Automaker stocks fell sharply on Thursday after U.S. President Donald Trump announced plans to impose a 25% tariff on all foreign-made vehicles and auto parts entering the United States, triggering concerns over rising costs and potential disruptions to the global supply chain.
Volkswagen, BMW, Mercedes-Benz, Porsche, and Continental collectively lost €4.5 billion ($4.84 billion) in market value, as investors reacted to the prospect of higher expenses in an industry already grappling with the challenges of electrification and supply chain pressures. The tariffs, set to take effect on April 3 for vehicles and May 3 for auto parts, present a difficult choice for automakers—either absorb the increased costs, pass them on to consumers, or shift more production to the U.S.

“Automakers are now assessing their options, but some executives are hesitant to make long-term decisions based on what could be a short-term policy,” an industry source said. Several manufacturers, including Volvo Cars, Volkswagen’s Audi, Mercedes-Benz, and Hyundai, have already announced plans to relocate some production to North America.
Industry Braces for Economic Impact
Shares in Stellantis and Porsche dropped 4% on Thursday, while Mercedes-Benz fell 2.8%. General Motors and Ford Motor experienced even steeper declines, with premarket trading showing losses of 6.5% and 4.3%, respectively. Porsche, which lacks a U.S. production facility, saw a more pronounced drop of 4.9%.

The tariffs could significantly raise vehicle prices in the U.S., contradicting Trump’s pledge to combat consumer product inflation. Analysts at Bernstein Research noted that the policy has heightened investor concerns. “These policies have already made equity and debt markets extremely nervous, and we know that the president regards the Dow Jones index as a key barometer of his success,” they wrote in a note.
According to Cox Automotive, a leading industry research firm, the new tariffs could add approximately $3,000 to the cost of a U.S.-manufactured vehicle and up to $6,000 for cars produced in Canada or Mexico without exemptions. The firm predicts that if the tariffs proceed, North American vehicle production could drop by around 20,000 units per day, a reduction of roughly 30%.

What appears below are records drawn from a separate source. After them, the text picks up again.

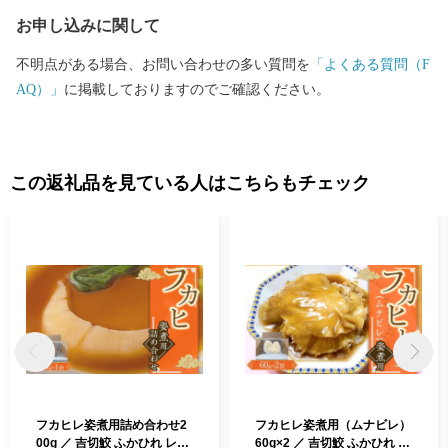
り、魅力があふれ、だれもが住み続けたいまち 川越」を将来都
お申し込みに関して
市像に、さまざまな施策を着実に進めていくことで、その実現に
向けて取り組んでいます。 川越市にゆかりのある方、川越市を
不明点がある場合、お問い合わせの多い質問を
「よくある質問（F
応援したい方 ご支援をよろしくお願いします。
AQ）」
に掲載しておりますのでご確認ください。
この返礼品を見ている人はこちらもチェック
フカヒレ姿煮用詰め合わせ2
フカヒレ姿煮用（ムナビレ）
00g ／ 吉切鮫 ふかひれ レシ
60g×2 ／ 吉切鮫 ふかひれ レ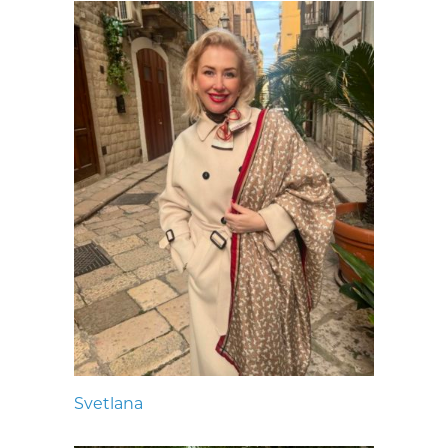
Svetlana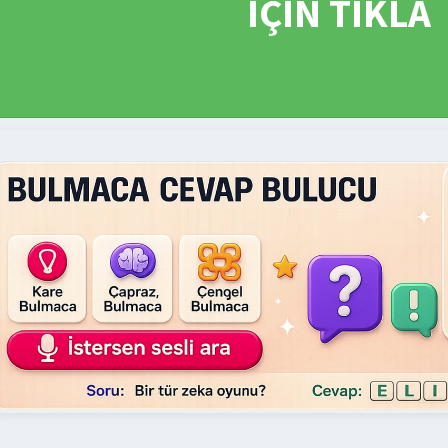
İÇİN TIKLA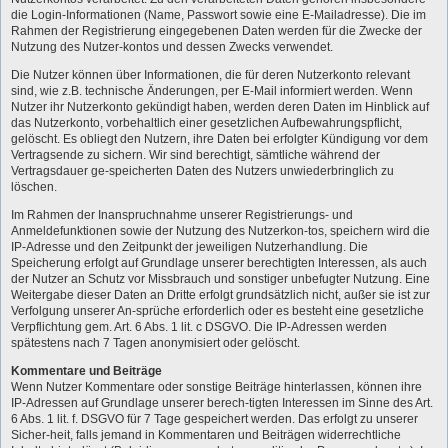
die Login-Informationen (Name, Passwort sowie eine E-Mailadresse). Die im
Rahmen der Registrierung eingegebenen Daten werden für die Zwecke der
Nutzung des Nutzer-kontos und dessen Zwecks verwendet.
Die Nutzer können über Informationen, die für deren Nutzerkonto relevant
sind, wie z.B. technische Änderungen, per E-Mail informiert werden. Wenn
Nutzer ihr Nutzerkonto gekündigt haben, werden deren Daten im Hinblick auf
das Nutzerkonto, vorbehaltlich einer gesetzlichen Aufbewahrungspflicht,
gelöscht. Es obliegt den Nutzern, ihre Daten bei erfolgter Kündigung vor dem
Vertragsende zu sichern. Wir sind berechtigt, sämtliche während der
Vertragsdauer ge-speicherten Daten des Nutzers unwiederbringlich zu
löschen.
Im Rahmen der Inanspruchnahme unserer Registrierungs- und
Anmeldefunktionen sowie der Nutzung des Nutzerkon-tos, speichern wird die
IP-Adresse und den Zeitpunkt der jeweiligen Nutzerhandlung. Die
Speicherung erfolgt auf Grundlage unserer berechtigten Interessen, als auch
der Nutzer an Schutz vor Missbrauch und sonstiger unbefugter Nutzung. Eine
Weitergabe dieser Daten an Dritte erfolgt grundsätzlich nicht, außer sie ist zur
Verfolgung unserer An-sprüche erforderlich oder es besteht eine gesetzliche
Verpflichtung gem. Art. 6 Abs. 1 lit. c DSGVO. Die IP-Adressen werden
spätestens nach 7 Tagen anonymisiert oder gelöscht.
Kommentare und Beiträge
Wenn Nutzer Kommentare oder sonstige Beiträge hinterlassen, können ihre
IP-Adressen auf Grundlage unserer berech-tigten Interessen im Sinne des Art.
6 Abs. 1 lit. f. DSGVO für 7 Tage gespeichert werden. Das erfolgt zu unserer
Sicher-heit, falls jemand in Kommentaren und Beiträgen widerrechtliche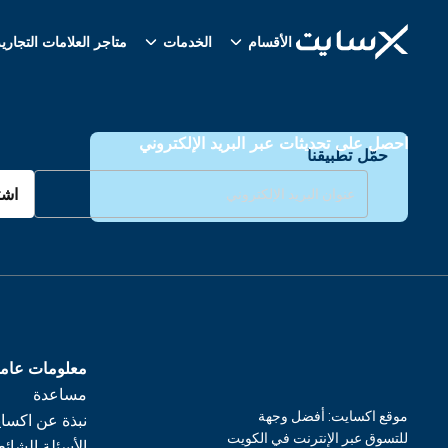
الأقسام
الخدمات
متاجر العلامات التجاري
احصل على تحديثات عبر البريد الإلكتروني
حمّل تطبيقنا
اشت
معلومات عام
مساعدة
موقع اكسايت: أفضل وجهة
نبذة عن اكسا
للتسوق عبر الإنترنت في الكويت
الأسئلة الشائع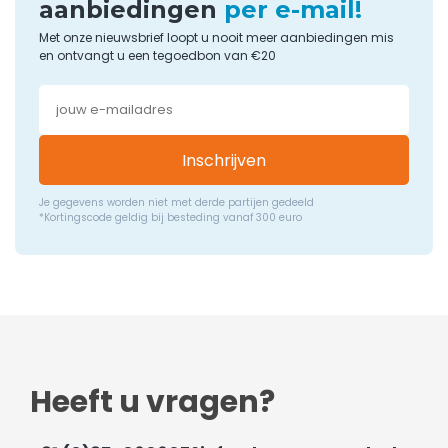
aanbiedingen
per e-mail!
Met onze nieuwsbrief loopt u nooit meer aanbiedingen mis
en ontvangt u een tegoedbon van €20
Inschrijven
Je gegevens worden niet met derde partijen gedeeld
*Kortingscode geldig bij besteding vanaf 300 euro
Heeft u vragen?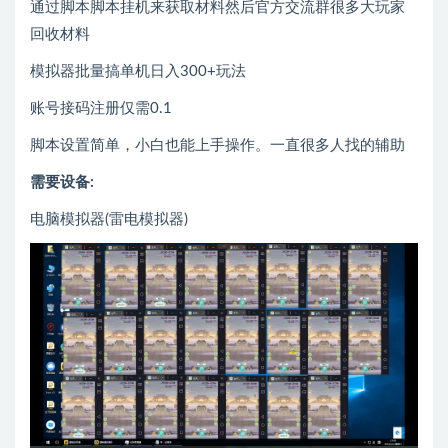
通过脚本脚本挂机来获取材料然后官方交流群很多大玩家
回收材料
模拟器批量搞单机日入300+玩法
账号接码注册仅需0.1
脚本设置简单，小白也能上手操作。一直很多人找的辅助
需要设备:
电脑模拟器(雷电模拟器)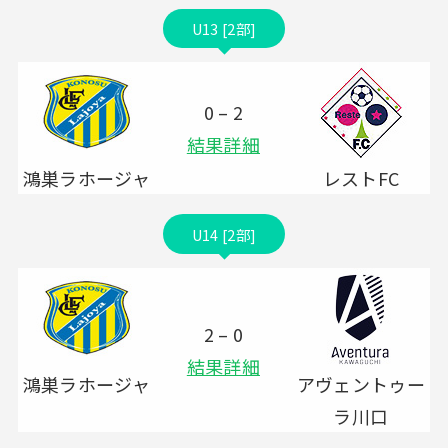
U13 [2部]
0 – 2
結果詳細
鴻巣ラホージャ
レストFC
U14 [2部]
2 – 0
結果詳細
鴻巣ラホージャ
アヴェントゥー
ラ川口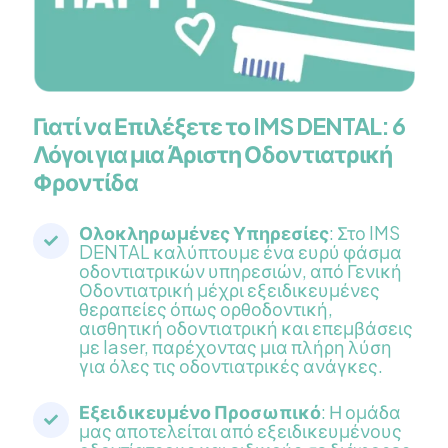
Γιατί να Επιλέξετε το IMS DENTAL: 6
Λόγοι για μια Άριστη Οδοντιατρική
Φροντίδα
Ολοκληρωμένες Υπηρεσίες
: Στο IMS
DENTAL καλύπτουμε ένα ευρύ φάσμα
οδοντιατρικών υπηρεσιών, από Γενική
Οδοντιατρική μέχρι εξειδικευμένες
θεραπείες όπως ορθοδοντική,
αισθητική οδοντιατρική και επεμβάσεις
με laser, παρέχοντας μια πλήρη λύση
για όλες τις οδοντιατρικές ανάγκες.
Εξειδικευμένο Προσωπικό
: Η ομάδα
μας αποτελείται από εξειδικευμένους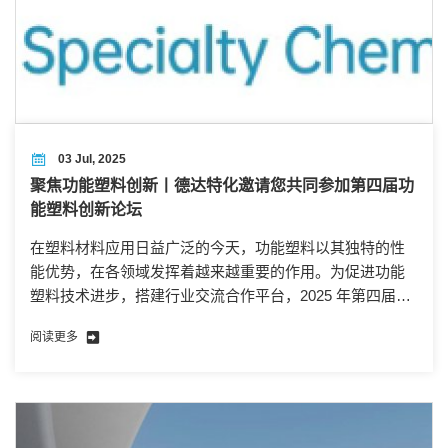
03 Jul, 2025
聚焦功能塑料创新丨德达特化邀请您共同参加第四届功
能塑料创新论坛
在塑料材料应用日益广泛的今天，功能塑料以其独特的性
能优势，在各领域发挥着越来越重要的作用。为促进功能
塑料技术进步，搭建行业交流合作平台，2025 年第四届功
能塑料创新论坛将于 7 月 9 日在青岛盛大召开。
阅读更多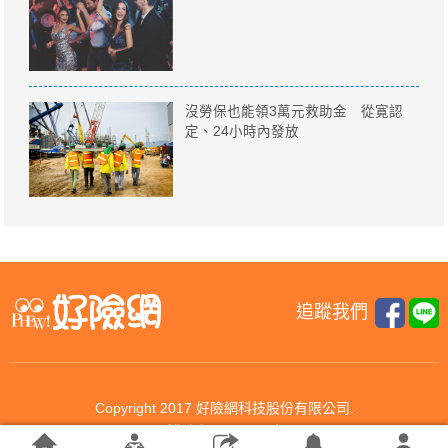
沒勞保也能領3萬元救助金 從寛認
定、24小時內發放
追蹤我們
Copyright 2017 好險網科技股份有限公司.
All rights reserved.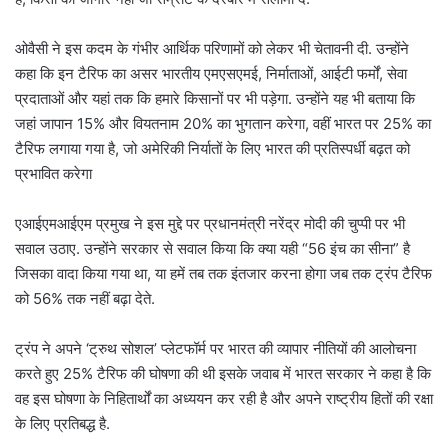
ओवैसी ने इस कदम के गंभीर आर्थिक परिणामों को लेकर भी चेतावनी दी. उन्होंने
कहा कि इन टैरिफ का असर भारतीय एमएसएमई, निर्माताओं, आईटी फर्मों, सेवा
प्रदाताओं और यहां तक कि हमारे किसानों पर भी पड़ेगा.
उन्होंने यह भी बताया कि
जहां जापान 15% और वियतनाम 20% का भुगतान करेगा, वहीं भारत पर 25% का
टैरिफ लगाया गया है, जो अमेरिकी निर्यातों के लिए भारत की प्रतिस्पर्धी बढ़त को
प्रभावित करेगा
एआईएमआईएम प्रमुख ने इस मुद्दे पर प्रधानमंत्री नरेंद्र मोदी की चुप्पी पर भी
सवाल उठाए.
उन्होंने सरकार से सवाल किया कि क्या यही “56 इंच का सीना” है
जिसका वादा किया गया था, या हमें तब तक इंतजार करना होगा जब तक ट्रंप टैरिफ
को 56% तक नहीं बढ़ा देते.
ट्रंप ने अपने ‘ट्रुथ सोशल’ प्लेटफॉर्म पर भारत की व्यापार नीतियों की आलोचना
करते हुए 25% टैरिफ की घोषणा की थी
इसके जवाब में भारत सरकार ने कहा है कि
वह इस घोषणा के निहितार्थों का अध्ययन कर रही है और अपने राष्ट्रीय हितों की रक्षा
के लिए प्रतिबद्ध है.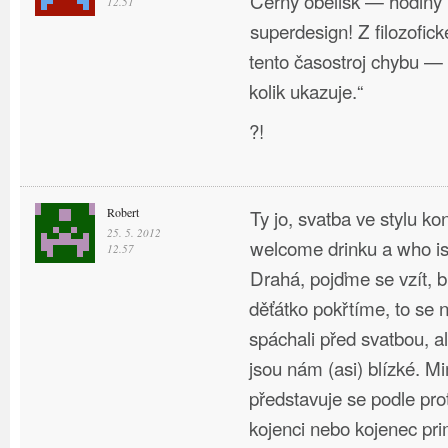
Černý obelisk — hodiny
12.51
superdesign! Z filozofic
tento časostroj chybu — p
kolik ukazuje.“
?!
Robert
Ty jo, svatba ve stylu ko
25. 5. 2012
welcome drinku a who is
12.57
Drahá, pojďme se vzít, b
děťátko pokřtíme, to se 
spáchali před svatbou, a
jsou nám (asi) blízké. 
představuje se podle pro
kojenci nebo kojenec pri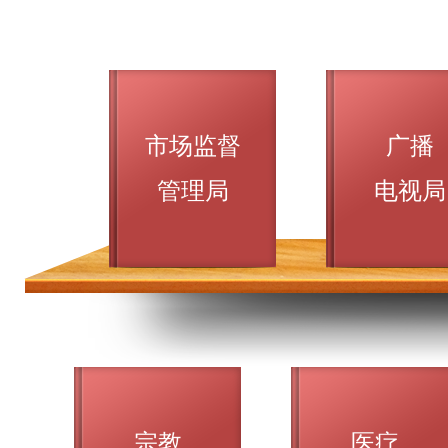
市场监督
广播
管理局
电视局
宗教
医疗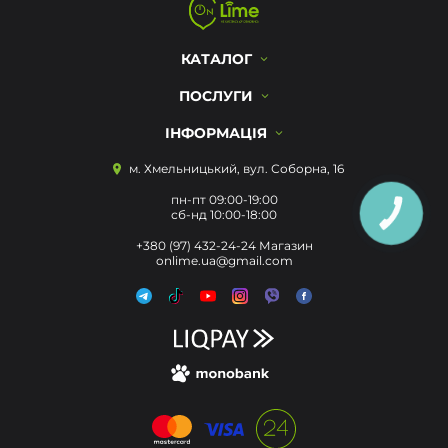
КАТАЛОГ
ПОСЛУГИ
ІНФОРМАЦІЯ
м. Хмельницький, вул. Соборна, 16
пн-пт 09:00-19:00
сб-нд 10:00-18:00
КНОПКА
ЗВ'ЯЗКУ
+380 (97) 432-24-24 Магазин
onlime.ua@gmail.com
Цей сайт використовує cookie для
зберігання даних. Натиснувши
«Прийняти», ви погоджуєтеся на
Прийняти
використання файлів cookie. Щоб
дізнатися більше, перегляньте нашу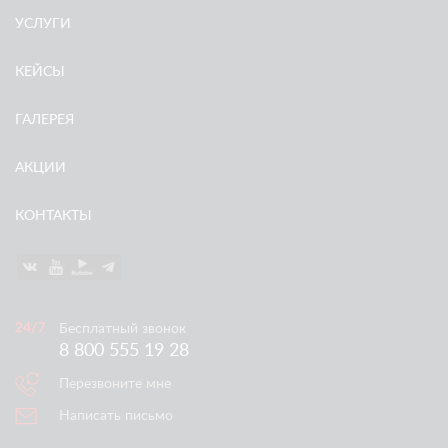
УСЛУГИ
КЕЙСЫ
ГАЛЕРЕЯ
АКЦИИ
КОНТАКТЫ
Бесплатный звонок
8 800 555 19 28
Перезвоните мне
Написать письмо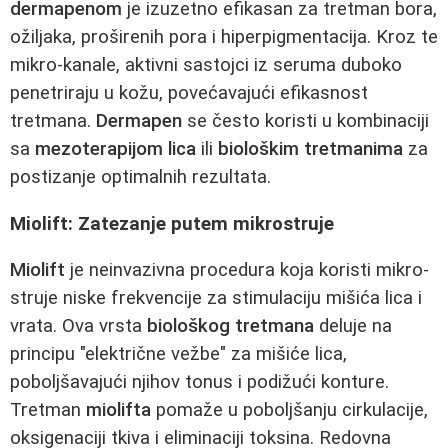
dermapenom
je izuzetno efikasan za tretman bora,
ožiljaka, proširenih pora i hiperpigmentacija. Kroz te
mikro-kanale, aktivni sastojci iz seruma duboko
penetriraju u kožu, povećavajući efikasnost
tretmana.
Dermapen
se često koristi u kombinaciji
sa
mezoterapijom lica
ili
biološkim tretmanima
za
postizanje optimalnih rezultata.
Miolift: Zatezanje putem mikrostruje
Miolift
je neinvazivna procedura koja koristi mikro-
struje niske frekvencije za stimulaciju mišića lica i
vrata. Ova vrsta
biološkog tretmana
deluje na
principu "električne vežbe" za mišiće lica,
poboljšavajući njihov tonus i podižući konture.
Tretman
miolifta
pomaže u poboljšanju cirkulacije,
oksigenaciji tkiva i eliminaciji toksina. Redovna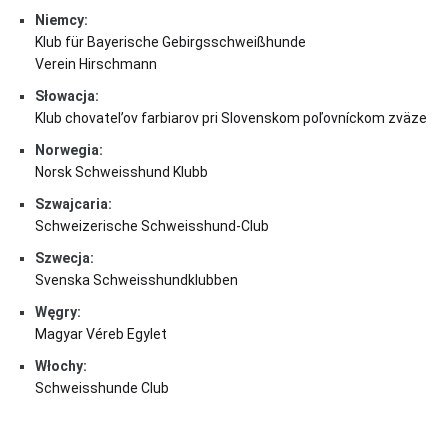
Niemcy:
Klub für Bayerische Gebirgsschweißhunde
Verein Hirschmann
Słowacja:
Klub chovatel’ov farbiarov pri Slovenskom poľovníckom zväze
Norwegia:
Norsk Schweisshund Klubb
Szwajcaria:
Schweizerische Schweisshund-Club
Szwecja:
Svenska Schweisshundklubben
Węgry:
Magyar Véreb Egylet
Włochy:
Schweisshunde Club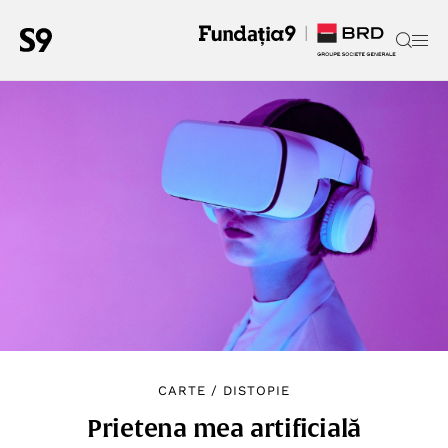
CARTE
/
DISTOPIE
Prietena mea artificială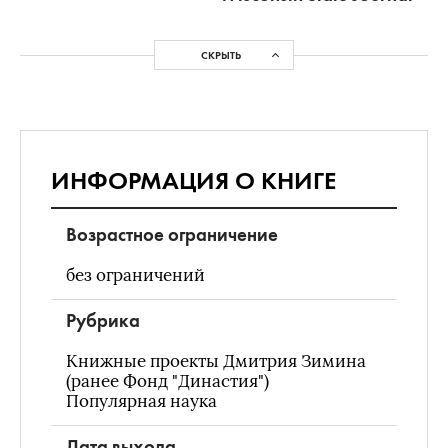
СКРЫТЬ
ИНФОРМАЦИЯ О КНИГЕ
Возрастное ограничение
без ограничений
Рубрика
Книжные проекты Дмитрия Зимина
(ранее Фонд "Династия")
Популярная наука
Дата выхода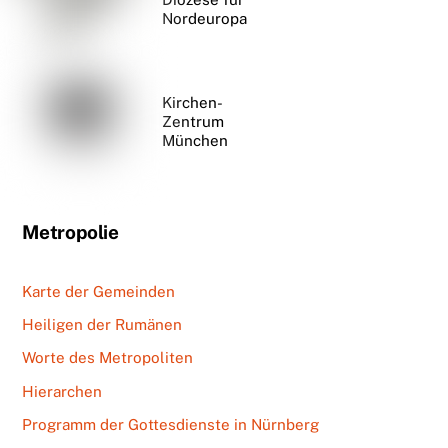
Nordeuropa
Kirchen-
Zentrum
München
Metropolie
Karte der Gemeinden
Heiligen der Rumänen
Worte des Metropoliten
Hierarchen
Programm der Gottesdienste in Nürnberg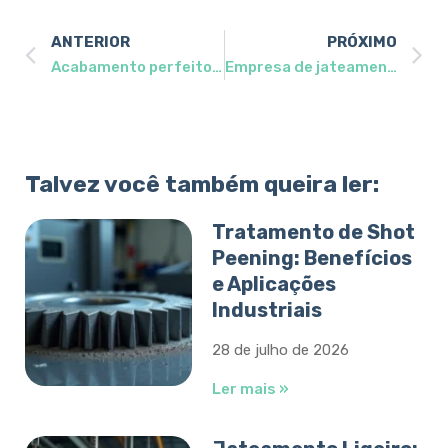
ANTERIOR
PRÓXIMO
Acabamento perfeito: os benefícios do jateamento de peças
Empresa de jateamento e pintura: o que avaliar antes de contratar?
Talvez você também queira ler:
Tratamento de Shot
Peening: Benefícios
e Aplicações
Industriais
28 de julho de 2026
Ler mais »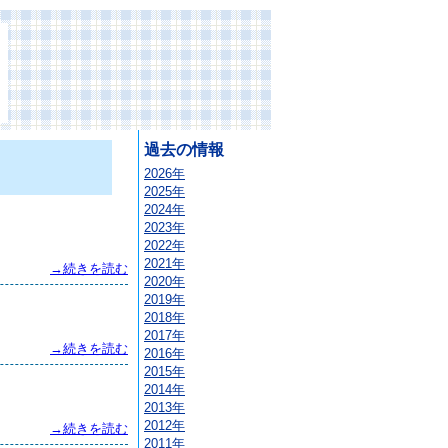
過去の情報
2026年
2025年
2024年
2023年
2022年
2021年
→続きを読む
2020年
2019年
2018年
2017年
→続きを読む
2016年
2015年
2014年
2013年
2012年
→続きを読む
2011年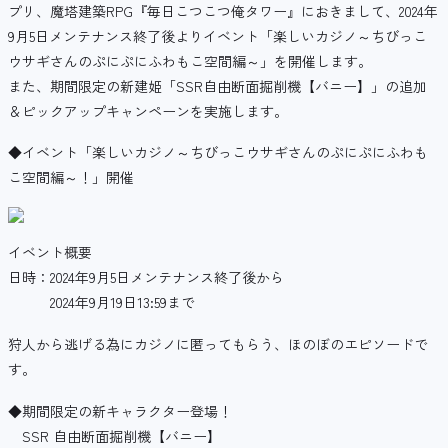
プリ、魔塔建築RPG『毎日こつこつ俺タワー』におきまして、2024年
9月5日メンテナンス終了後よりイベント「楽しいカジノ～ちびっこ
ウサギさんのぷにぷにふわもこ空間編～」を開催します。
また、期間限定の新建姫「SSR自由断面掘削機【バニー】」の追加
＆ピックアップキャンペーンを実施します。
◆イベント「楽しいカジノ～ちびっこウサギさんのぷにぷにふわも
こ空間編～！」開催
イベント概要
日時：2024年9月5日メンテナンス終了後から
2024年9月19日13:59まで
狩人から逃げる為にカジノに匿ってもらう、ほのぼのエピソードで
す。
◆期間限定の新キャラクター登場！
SSR 自由断面掘削機【バニー】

Implications for North American Trade
Automakers in North America have largely operated under free trade agreements since 1994, with Trump’s 2020 U.S.-Mexico-Canada Agreement (USMCA) reinforcing regional content rules. However, the new tariff policy does not extend previous exemptions for vehicles compliant with USMCA terms.
While the White House stated that importers under USMCA will have the option to certify U.S. content and only pay tariffs on non-U.S. components, uncertainty remains over how automakers will respond. Trump has reiterated that he expects the tariffs to encourage carmakers to boost investment in U.S. manufacturing rather than relying on Canada or Mexico.

Moritz Kronenberger of Union Investment, which holds shares in Volvo, Volkswagen, Mercedes-Benz, and Continental, said the impact would be felt industry-wide. “This is a disaster for the entire sector,” he said.